The millennial generation is increasingly relying on digital services for payment. For instance, paying for a coffee using a contactless card, transferring money to someone through mobile banking or buying products online with “one-click” is becoming the norm. Millennials have not only boosted the payments revolution but are currently equally playing a critical role in the development of new payment technologies.
What is the role being played by Millennials in the payment industry?
Millennials- the generation defined as being born between 1981 and 2000- do not have the same payment habits. The generation is divided into two distinct categories where the oldest generation is at the peak of its economic productivity and strongest purchasing power, while the youngest are at the initial stages of development with regards to their purchasing habits.
The younger part of this demography heavily relies on technology for rapid and convenient solutions that can empower them. In this sense, smartphones have positioned themselves as a key enabler playing a vital role in the evolution of payment choice. Statistics are clearly indicating that mobile phones are becoming increasingly prerequisite: in the UK, 46% of Millennials use an iPhone while 71% of Millennials in Italy affirm not to be able to survive without a smartphone (Vocalink’s research).
How payment is split in a day in a typical young Millennial’s life
A large part of younger Millennials is known to work at coffee houses to help pay the bills, student loans, and other expenses. 45% of students have a part-time job while one third works part-time during term time.
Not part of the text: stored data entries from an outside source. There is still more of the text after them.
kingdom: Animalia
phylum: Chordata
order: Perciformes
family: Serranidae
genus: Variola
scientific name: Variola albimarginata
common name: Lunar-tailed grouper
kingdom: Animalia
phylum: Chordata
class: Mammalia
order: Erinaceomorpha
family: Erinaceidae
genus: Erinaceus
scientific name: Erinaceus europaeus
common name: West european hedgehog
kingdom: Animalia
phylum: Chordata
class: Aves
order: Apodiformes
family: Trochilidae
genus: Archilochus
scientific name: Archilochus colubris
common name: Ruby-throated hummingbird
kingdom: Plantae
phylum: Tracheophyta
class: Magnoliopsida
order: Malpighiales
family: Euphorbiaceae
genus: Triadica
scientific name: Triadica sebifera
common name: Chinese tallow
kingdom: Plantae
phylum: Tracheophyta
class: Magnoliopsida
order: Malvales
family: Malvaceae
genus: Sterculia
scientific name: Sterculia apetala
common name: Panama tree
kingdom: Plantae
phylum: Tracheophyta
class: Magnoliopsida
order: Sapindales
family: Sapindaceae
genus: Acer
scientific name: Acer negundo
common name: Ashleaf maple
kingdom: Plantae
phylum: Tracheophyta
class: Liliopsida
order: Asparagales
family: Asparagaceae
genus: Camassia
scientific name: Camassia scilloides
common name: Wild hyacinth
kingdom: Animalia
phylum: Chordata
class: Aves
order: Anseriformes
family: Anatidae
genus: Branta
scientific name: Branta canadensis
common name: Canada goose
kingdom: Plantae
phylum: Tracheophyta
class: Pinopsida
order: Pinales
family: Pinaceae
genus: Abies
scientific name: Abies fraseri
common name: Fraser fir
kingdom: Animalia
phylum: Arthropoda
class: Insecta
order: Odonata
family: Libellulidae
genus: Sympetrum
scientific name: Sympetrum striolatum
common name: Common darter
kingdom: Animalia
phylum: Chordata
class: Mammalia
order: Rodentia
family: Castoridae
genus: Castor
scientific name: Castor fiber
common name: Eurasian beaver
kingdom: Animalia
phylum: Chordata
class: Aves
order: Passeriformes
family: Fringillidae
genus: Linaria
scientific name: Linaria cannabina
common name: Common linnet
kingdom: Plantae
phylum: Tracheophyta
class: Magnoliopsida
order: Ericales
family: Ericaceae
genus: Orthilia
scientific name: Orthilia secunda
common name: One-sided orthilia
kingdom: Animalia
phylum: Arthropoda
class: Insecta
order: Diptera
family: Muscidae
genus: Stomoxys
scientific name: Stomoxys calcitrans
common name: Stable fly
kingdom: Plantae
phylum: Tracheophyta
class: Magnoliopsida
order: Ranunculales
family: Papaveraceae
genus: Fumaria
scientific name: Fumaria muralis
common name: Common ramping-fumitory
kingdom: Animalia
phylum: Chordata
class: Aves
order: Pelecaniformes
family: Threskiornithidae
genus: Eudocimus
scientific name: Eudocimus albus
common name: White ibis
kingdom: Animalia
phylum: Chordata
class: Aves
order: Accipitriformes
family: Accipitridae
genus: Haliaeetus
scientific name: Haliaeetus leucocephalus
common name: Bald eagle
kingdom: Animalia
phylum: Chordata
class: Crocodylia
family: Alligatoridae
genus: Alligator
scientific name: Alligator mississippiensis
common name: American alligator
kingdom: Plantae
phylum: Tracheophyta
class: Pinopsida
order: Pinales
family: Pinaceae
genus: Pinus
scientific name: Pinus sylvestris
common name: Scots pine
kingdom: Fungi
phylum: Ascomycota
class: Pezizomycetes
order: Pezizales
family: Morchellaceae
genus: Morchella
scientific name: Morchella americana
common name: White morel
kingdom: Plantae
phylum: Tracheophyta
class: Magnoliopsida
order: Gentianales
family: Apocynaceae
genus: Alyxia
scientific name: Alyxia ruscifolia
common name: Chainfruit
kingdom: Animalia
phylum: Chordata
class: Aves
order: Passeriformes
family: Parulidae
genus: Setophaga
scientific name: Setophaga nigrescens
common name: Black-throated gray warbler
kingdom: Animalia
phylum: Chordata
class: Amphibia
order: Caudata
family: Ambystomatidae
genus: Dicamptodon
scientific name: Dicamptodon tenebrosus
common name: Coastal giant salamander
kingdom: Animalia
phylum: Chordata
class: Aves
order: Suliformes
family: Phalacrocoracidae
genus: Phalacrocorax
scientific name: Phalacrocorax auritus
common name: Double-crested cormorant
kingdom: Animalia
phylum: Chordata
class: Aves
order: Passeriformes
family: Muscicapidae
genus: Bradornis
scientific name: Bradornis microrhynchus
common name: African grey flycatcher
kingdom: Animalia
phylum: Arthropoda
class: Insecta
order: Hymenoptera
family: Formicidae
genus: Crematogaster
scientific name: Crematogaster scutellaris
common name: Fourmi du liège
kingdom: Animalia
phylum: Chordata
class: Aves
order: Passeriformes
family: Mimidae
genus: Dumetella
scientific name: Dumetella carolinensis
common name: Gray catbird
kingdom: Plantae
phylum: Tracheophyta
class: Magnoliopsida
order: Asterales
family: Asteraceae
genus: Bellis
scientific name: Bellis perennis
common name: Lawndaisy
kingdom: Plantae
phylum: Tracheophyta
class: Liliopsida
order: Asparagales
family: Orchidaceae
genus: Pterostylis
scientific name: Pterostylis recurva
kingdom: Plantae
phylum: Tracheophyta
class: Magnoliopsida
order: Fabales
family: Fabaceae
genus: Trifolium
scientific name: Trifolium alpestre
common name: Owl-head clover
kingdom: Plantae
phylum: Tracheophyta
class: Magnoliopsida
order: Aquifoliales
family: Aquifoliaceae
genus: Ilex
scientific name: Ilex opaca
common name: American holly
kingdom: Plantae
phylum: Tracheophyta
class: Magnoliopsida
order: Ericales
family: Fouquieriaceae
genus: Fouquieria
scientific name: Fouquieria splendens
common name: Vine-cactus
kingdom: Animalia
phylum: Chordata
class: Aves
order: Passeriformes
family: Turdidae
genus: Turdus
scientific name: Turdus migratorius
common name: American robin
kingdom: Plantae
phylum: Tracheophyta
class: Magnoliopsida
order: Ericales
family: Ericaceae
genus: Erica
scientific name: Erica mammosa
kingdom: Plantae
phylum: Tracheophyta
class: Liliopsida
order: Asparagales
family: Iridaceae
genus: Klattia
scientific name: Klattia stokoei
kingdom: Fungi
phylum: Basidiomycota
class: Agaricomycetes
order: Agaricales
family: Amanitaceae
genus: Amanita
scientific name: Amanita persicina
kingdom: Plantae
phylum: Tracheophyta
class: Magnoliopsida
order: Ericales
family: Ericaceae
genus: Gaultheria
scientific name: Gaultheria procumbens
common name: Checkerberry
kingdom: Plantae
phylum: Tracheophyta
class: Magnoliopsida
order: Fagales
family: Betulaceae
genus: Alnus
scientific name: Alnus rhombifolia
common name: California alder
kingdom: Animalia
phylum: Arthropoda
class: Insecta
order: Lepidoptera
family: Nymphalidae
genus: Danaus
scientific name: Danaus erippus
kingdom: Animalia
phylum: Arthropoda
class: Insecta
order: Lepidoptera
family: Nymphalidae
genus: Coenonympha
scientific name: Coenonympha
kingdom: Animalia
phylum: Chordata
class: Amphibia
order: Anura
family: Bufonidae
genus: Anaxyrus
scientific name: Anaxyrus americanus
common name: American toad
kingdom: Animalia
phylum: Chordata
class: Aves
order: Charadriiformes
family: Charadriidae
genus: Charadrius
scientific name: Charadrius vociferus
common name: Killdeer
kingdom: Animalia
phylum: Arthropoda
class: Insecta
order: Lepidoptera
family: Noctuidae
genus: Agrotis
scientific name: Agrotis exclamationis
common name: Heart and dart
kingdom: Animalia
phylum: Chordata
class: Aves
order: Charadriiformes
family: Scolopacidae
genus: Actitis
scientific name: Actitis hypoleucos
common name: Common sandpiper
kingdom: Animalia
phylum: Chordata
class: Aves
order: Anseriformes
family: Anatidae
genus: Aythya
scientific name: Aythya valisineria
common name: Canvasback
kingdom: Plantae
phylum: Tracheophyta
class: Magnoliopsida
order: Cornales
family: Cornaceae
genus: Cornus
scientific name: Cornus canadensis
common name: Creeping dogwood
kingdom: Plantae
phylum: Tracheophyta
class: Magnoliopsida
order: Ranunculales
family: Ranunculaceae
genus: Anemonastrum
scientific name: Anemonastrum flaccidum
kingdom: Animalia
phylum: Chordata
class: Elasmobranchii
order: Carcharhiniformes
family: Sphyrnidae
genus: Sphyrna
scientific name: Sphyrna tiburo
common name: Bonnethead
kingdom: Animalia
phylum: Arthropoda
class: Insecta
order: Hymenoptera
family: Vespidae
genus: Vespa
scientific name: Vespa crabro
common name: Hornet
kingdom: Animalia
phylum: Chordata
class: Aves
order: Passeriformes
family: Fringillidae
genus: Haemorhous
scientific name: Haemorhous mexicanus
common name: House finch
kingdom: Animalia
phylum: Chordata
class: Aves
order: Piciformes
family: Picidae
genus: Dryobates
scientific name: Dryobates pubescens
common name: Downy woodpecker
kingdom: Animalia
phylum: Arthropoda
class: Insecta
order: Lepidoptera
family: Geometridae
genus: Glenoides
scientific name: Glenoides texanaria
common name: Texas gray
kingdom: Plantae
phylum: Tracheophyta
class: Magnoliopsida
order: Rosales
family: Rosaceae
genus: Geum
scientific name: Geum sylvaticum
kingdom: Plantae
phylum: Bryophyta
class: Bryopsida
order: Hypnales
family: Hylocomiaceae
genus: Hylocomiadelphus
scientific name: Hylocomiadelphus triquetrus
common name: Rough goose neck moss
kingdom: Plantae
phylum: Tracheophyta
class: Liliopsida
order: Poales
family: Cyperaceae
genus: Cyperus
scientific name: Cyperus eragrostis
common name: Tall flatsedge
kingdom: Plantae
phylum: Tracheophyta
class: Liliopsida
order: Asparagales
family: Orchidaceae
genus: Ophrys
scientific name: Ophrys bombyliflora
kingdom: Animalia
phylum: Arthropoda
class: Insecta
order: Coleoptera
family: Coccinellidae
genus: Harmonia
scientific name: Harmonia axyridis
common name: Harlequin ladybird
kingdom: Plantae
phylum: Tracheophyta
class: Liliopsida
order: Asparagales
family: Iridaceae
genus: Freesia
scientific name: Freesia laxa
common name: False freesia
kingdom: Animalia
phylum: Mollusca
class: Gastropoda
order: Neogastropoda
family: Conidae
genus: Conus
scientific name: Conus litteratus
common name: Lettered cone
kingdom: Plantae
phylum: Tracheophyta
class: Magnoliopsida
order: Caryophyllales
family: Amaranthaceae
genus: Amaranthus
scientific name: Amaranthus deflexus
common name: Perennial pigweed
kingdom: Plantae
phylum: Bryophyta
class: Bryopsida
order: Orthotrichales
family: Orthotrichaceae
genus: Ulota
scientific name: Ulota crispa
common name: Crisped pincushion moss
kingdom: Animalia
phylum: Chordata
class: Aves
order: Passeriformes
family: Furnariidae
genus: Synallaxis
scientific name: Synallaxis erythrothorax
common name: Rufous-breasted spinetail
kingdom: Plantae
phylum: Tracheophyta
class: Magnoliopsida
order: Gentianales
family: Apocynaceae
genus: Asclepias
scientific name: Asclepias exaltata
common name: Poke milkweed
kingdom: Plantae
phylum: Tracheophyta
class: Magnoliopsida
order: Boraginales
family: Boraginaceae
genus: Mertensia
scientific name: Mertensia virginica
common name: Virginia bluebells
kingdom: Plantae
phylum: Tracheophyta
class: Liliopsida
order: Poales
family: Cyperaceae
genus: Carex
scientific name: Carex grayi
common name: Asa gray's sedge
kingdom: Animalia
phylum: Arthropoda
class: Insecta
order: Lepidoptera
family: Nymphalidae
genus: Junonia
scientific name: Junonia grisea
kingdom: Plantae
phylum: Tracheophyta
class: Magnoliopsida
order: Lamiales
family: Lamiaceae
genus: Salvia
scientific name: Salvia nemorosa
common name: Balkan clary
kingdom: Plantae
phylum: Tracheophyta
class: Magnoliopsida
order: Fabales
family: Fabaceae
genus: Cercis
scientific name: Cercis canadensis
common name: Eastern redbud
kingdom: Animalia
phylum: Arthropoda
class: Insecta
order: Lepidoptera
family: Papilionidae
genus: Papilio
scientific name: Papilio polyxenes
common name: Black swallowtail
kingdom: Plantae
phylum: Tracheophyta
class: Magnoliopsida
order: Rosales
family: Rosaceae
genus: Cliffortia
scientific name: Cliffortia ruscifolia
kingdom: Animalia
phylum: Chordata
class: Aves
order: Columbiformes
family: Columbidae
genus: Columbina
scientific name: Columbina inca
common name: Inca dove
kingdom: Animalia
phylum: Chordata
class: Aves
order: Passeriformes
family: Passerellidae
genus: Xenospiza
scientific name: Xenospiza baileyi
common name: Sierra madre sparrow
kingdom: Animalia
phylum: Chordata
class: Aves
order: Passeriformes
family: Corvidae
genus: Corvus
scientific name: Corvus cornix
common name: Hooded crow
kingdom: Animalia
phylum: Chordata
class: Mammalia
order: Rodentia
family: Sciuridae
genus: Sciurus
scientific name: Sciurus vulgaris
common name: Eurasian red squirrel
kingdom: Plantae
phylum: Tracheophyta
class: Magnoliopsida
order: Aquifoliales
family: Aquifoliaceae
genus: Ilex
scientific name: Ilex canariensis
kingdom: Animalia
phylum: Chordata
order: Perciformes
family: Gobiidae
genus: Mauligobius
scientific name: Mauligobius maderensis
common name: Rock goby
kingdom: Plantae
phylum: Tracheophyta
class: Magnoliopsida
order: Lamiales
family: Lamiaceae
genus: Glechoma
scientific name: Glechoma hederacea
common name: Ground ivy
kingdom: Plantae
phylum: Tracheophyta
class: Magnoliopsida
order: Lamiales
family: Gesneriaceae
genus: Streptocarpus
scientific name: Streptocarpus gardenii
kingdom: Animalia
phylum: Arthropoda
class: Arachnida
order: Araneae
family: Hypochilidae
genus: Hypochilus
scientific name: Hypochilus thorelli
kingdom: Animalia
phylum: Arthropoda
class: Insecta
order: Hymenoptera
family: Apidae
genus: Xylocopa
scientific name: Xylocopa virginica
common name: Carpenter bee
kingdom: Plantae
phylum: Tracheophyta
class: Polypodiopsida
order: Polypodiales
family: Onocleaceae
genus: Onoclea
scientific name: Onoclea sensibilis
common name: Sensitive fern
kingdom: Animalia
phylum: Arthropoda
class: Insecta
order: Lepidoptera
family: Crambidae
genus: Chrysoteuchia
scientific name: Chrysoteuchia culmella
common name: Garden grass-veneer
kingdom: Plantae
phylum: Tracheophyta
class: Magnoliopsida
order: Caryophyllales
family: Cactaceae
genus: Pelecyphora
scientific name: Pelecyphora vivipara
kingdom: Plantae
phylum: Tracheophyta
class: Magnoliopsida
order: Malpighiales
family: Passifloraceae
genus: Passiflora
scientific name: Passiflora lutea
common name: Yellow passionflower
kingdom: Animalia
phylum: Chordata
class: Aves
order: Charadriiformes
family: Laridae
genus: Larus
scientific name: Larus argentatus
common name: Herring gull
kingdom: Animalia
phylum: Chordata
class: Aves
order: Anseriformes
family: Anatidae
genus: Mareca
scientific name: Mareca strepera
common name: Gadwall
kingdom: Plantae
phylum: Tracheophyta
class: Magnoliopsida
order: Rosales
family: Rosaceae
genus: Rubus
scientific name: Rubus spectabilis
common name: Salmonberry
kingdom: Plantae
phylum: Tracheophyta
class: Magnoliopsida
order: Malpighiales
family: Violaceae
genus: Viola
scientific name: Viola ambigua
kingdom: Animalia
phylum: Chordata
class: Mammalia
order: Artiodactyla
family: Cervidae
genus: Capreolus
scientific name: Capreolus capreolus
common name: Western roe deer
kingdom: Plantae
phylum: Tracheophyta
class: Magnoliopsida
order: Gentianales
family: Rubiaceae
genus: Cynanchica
They generally opt for early morning shifts.
The large majority has their weekly salary transferred directly to their bank account. For example, 88% of British Millennials receive their salary in this manner. Nonetheless, an increasing number of European Millennials are embracing alternate modes of payment and the need to hold their money in a mobile wallet.
Another habit that has been observed among British Millennials is going to the bank before the start of class to deposit a cheque. The reason behind is the fact that about 20% of this generation receive monetary gifts or loans in the form of a cheque.
Millennials, however, are not happy to lose time queuing in a bank or waiting for several days before the cheque is cleared. Service providers are hence developing a cheque imaging technology to respond to the needs of this large generation. Through an image clearing system, funds may be available the very next day. This system is expected to be available soon.
The trend differs in the US where cheques are part and parcel of the everyday life of Millennials. 70% of them continue to use cheques, according to Vocalink. In the Netherlands, only 6% of Millennials write cheques while in Italy, more than 25% do so.
Most Millennials use contactless cards for traveling. In the UK, this system is widespread. Contactless payment is also used to buy lunch. If for smaller items, Millennials in the UK tend to use cards, other Europeans use cash. In Germany, for instance, 70% of Millennials buy groceries with cash.
It has been demonstrated that Millennials are also avid users of mobile payment when it comes to buying tickets online or even paying the dentist. The mobile number becomes the unique identifier of the user and there is no requirement for massive input of personal payment data.
There is still the need to eliminate confusion
If one in four UK Millennials is comfortable with mobile payments, such is not the case in other European countries where mobile payment still has room for improvement. In Italy, 10% of Millennials are favorable to mobile payment while in Germany, the generation is reticent. In the US, 26% of Millennials are using mobile payments and emerging payment technologies. In Thailand, on the other hand, payment methods are drastically being simplified and users can simply use their 13-digit ID number to authorize money transfers and bill payments.
Even if the millennial generation is showing a great potential in revolutionizing the whole payment system, a large part is still expressing confusion and security fears regarding certain innovative payment methods. Industry leaders should hence consider creating better awareness to allay fears over new security features such as voice recognition, eye scans, and fingerprints amongst others. The key to seducing them remains, after all, in offering them flexibility, rapidity, and convenience coupled with high level of security.